[Transcribed page text]
___
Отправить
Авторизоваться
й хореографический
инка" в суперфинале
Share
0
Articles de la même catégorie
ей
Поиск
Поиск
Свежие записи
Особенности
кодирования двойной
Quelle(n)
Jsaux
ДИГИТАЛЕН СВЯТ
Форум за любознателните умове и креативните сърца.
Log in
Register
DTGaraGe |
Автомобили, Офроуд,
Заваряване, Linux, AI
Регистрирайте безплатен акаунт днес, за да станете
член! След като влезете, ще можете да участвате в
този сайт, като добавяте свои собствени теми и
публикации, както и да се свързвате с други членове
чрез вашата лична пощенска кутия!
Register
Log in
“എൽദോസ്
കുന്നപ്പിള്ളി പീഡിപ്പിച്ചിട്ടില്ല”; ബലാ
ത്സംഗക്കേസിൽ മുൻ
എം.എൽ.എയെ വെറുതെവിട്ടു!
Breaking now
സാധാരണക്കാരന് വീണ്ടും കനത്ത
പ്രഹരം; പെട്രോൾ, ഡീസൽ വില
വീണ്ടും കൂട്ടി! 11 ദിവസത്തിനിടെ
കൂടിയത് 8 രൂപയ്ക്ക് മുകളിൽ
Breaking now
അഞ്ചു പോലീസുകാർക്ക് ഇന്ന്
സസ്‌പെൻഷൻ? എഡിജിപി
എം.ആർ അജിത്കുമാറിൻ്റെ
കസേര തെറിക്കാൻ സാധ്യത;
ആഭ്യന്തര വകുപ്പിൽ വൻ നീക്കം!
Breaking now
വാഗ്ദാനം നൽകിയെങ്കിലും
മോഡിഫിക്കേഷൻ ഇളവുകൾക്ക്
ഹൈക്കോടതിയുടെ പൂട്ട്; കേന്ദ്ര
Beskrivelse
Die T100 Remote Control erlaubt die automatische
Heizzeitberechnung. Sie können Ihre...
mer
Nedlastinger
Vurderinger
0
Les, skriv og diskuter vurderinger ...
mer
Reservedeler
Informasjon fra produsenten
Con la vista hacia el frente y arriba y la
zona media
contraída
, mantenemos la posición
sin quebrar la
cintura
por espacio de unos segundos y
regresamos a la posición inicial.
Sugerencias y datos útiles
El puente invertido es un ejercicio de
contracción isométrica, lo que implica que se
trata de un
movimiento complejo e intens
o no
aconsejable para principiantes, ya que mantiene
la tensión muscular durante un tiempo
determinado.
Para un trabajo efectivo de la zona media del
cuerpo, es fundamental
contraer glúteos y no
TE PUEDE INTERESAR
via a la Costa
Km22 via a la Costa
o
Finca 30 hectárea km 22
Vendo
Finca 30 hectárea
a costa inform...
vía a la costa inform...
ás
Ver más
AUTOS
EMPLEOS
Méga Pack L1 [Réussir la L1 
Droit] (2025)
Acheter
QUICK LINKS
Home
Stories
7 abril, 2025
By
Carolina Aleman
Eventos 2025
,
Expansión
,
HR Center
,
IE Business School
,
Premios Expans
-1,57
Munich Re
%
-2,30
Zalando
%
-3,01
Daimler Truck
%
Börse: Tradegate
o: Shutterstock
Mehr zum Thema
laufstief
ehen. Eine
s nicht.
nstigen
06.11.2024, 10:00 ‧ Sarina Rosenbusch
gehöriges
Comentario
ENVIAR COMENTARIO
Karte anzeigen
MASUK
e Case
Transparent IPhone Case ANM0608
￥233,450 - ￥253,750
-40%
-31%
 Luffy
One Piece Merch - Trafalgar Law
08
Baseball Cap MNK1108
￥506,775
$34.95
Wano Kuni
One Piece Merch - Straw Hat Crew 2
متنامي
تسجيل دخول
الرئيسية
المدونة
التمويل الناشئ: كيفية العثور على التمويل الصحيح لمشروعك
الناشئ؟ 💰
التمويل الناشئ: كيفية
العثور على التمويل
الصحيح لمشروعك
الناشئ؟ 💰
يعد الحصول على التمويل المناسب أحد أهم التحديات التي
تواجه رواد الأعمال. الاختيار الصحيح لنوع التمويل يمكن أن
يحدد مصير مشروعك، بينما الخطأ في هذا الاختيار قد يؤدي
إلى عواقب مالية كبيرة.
___
Repeat the lines of the listing above word for word, starting at the beginning of the listing and ending at the line containing "Informasjon fra produsenten".

Отправить
Авторизоваться
й хореографический
инка" в суперфинале
Share
0
Articles de la même catégorie
ей
Поиск
Поиск
Свежие записи
Особенности
кодирования двойной
Quelle(n)
Jsaux
ДИГИТАЛЕН СВЯТ
Форум за любознателните умове и креативните сърца.
Log in
Register
DTGaraGe |
Автомобили, Офроуд,
Заваряване, Linux, AI
Регистрирайте безплатен акаунт днес, за да станете
член! След като влезете, ще можете да участвате в
този сайт, като добавяте свои собствени теми и
публикации, както и да се свързвате с други членове
чрез вашата лична пощенска кутия!
Register
Log in
“എൽദോസ്
കുന്നപ്പിള്ളി പീഡിപ്പിച്ചിട്ടില്ല”; ബലാ
ത്സംഗക്കേസിൽ മുൻ
എം.എൽ.എയെ വെറുതെവിട്ടു!
Breaking now
സാധാരണക്കാരന് വീണ്ടും കനത്ത
പ്രഹരം; പെട്രോൾ, ഡീസൽ വില
വീണ്ടും കൂട്ടി! 11 ദിവസത്തിനിടെ
കൂടിയത് 8 രൂപയ്ക്ക് മുകളിൽ
Breaking now
അഞ്ചു പോലീസുകാർക്ക് ഇന്ന്
സസ്‌പെൻഷൻ? എഡിജിപി
എം.ആർ അജിത്കുമാറിൻ്റെ
കസേര തെറിക്കാൻ സാധ്യത;
ആഭ്യന്തര വകുപ്പിൽ വൻ നീക്കം!
Breaking now
വാഗ്ദാനം നൽകിയെങ്കിലും
മോഡിഫിക്കേഷൻ ഇളവുകൾക്ക്
ഹൈക്കോടതിയുടെ പൂട്ട്; കേന്ദ്ര
Beskrivelse
Die T100 Remote Control erlaubt die automatische
Heizzeitberechnung. Sie können Ihre...
mer
Nedlastinger
Vurderinger
0
Les, skriv og diskuter vurderinger ...
mer
Reservedeler
Informasjon fra produsenten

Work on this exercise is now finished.